Исполин стал расхаживать по холодной комнате, будто пленный в камере, и его шаги дополняли симфонию мороси, шелеста и звука органа. Он снял со стены обоюдоострую секиру, провёл рукой по холодной бледной стали, и поставил её возле стены, разгладил складки на красном колпаке из грубой ткани.
- Ты спрашиваешь, люблю ли я свою работу, добро ли это или зло, но я не могу найти точного ответа. Отвечу "да" - и меня назовут убийцей, скажу "нет" - еретиком. Как же быть?
- Есть ли что-то среднее между этими "да" и "нет", нечто сбалансированное?
- Баланс - всего лишь утопия, а есть ли утопия как таковая? Есть ли нечто идеальное? Считаю ли я всё это добром иль злом? Не могут сказать точно даже мудрецы. Идеалистический баланс способен сохранять поток событий и их последствий, что означает их непрерывный бег.
- Бессмертие как константа?
- Вероятнее всего, удачнее назвать это кругом, имеющим чёткие границы, но лишённым возможности быть оборванным. Бессмертие есть только теоретически, а круг есть на самом деле, в этом заключается парадоксальность, по сути один довод логической константы может трактоваться по-разному: когда круг – это факт, бессмертие – это утопия, несуществующая утопия.
- Круг и бессмертие всегда были таинственными.
- Так же как жизнь и смерть, добро и зло необъятны разумом смертного. И нет общего между ними. Они похожи лишь в одном - это два звена цепи мироздания, неразлучны и взаимосвязаны, как две равных дуги кольца.
- Я не совсем понимаю тебя, Оливер. - пробормотал Сид и непонимающе потряс головой.
- Сейчас ты всё поймёшь, - ответил исполин, безучастно вглядываясь в темноту. - Мы привыкли у тому, что добро есть жизнь, а смерть - это зло. Если жизнь будет добром, а смерть - злом - то, что мы имеем? Утопию, Сид. А есть ли она?
- Нет...
- Тогда перестроим сравнения. Когда жизнь терзает тебя, смерть станет подарком, а если она подобна бальзаму, то смерть явится чёрным пугающим призраком. Видишь, ничего определённого. И я отвечу тебе: я проклинаю эшафот - он пропитан кровью. И я боготворю его - это призвание, данное Вседержителем... Это не значит, что есть золотая середина.
- Я мало что понял, но обдумаю твои слова. А теперь я должен отправляться домой, Мирабель ждёт.
Оливер проводил гостя к двери. Сид накинул матерчатый плащ и шагнул вперёд. Шум дождя ворвался в дом палача.

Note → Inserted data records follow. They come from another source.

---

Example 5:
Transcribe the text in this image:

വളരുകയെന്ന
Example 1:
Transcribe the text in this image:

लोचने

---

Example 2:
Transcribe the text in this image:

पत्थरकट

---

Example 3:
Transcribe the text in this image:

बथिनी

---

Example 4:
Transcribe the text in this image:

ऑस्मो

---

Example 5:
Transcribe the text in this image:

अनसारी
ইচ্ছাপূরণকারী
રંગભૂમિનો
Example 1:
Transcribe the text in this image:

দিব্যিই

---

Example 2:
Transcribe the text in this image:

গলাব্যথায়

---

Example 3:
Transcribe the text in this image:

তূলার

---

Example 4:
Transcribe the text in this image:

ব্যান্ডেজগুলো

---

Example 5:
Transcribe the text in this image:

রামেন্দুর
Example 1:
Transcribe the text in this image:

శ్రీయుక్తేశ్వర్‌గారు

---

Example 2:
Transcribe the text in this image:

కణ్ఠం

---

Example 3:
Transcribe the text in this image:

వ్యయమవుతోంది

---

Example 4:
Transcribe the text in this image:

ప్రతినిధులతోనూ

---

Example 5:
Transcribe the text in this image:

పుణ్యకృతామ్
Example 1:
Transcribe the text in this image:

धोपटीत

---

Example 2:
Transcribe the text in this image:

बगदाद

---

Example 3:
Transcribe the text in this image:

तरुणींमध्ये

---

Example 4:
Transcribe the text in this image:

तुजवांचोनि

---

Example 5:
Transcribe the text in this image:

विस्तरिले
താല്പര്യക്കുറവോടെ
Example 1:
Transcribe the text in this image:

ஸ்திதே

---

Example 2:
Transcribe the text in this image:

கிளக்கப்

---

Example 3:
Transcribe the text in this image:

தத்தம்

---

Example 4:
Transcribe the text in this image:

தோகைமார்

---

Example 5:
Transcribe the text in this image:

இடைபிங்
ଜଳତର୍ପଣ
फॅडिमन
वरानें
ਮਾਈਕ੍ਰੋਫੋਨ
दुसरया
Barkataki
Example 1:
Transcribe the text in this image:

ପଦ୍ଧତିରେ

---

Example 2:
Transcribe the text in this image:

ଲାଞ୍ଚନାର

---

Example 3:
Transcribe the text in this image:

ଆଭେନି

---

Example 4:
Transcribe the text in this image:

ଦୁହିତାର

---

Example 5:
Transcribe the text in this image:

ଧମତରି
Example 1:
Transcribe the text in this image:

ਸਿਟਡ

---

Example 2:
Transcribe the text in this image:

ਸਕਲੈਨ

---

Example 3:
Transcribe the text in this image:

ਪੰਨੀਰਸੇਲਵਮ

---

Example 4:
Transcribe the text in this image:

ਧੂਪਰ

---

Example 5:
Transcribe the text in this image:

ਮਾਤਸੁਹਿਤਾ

Силуэт Сида скрывался за хаотическим вальсом дождинок.
- Будь осторожнее! - прокричал он вслед, но аристократ не услышал.

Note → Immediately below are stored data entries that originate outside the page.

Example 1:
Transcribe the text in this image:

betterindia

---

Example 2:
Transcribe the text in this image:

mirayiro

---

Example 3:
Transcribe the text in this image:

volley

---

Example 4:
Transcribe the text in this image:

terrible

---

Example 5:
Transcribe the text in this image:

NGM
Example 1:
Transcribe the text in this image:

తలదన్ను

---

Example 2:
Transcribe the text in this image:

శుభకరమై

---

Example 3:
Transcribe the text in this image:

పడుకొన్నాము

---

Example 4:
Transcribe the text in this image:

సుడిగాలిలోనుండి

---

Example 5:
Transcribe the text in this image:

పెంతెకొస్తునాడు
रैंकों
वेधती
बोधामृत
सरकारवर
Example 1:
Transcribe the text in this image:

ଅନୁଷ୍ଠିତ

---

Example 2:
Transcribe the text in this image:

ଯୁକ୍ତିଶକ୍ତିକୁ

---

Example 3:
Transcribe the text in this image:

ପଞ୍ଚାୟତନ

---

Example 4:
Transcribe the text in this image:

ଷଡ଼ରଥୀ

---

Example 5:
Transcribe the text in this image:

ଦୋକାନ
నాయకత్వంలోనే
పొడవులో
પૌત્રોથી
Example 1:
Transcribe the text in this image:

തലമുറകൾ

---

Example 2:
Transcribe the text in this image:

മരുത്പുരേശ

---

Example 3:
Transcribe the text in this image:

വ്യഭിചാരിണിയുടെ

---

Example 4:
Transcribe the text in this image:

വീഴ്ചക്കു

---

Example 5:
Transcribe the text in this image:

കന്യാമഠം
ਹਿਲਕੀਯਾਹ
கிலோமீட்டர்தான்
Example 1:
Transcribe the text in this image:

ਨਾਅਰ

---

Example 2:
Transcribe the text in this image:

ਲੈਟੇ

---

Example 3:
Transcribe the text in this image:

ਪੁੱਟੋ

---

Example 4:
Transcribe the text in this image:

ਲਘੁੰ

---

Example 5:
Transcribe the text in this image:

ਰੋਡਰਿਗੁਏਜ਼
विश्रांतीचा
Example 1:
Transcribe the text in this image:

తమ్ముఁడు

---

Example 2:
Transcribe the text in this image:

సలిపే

Готический город впустил его в свои объятия – чёрные, промозглые и блестящие от капель, словно внутренности демона, ставшего на мгновение этим городом, этим небом и этой землёй. Дыханье его громыхало в плачущей тьме наверху, возле небес и недосягаемого Олимпа этого мира, где есть слепые боги и расколотые законы. Там нет этого чёрного демона, он царствует на земле, там светло и тепло, цветут кусты жасмина и лавра, вплетённые в радугу цветов. Там есть смех…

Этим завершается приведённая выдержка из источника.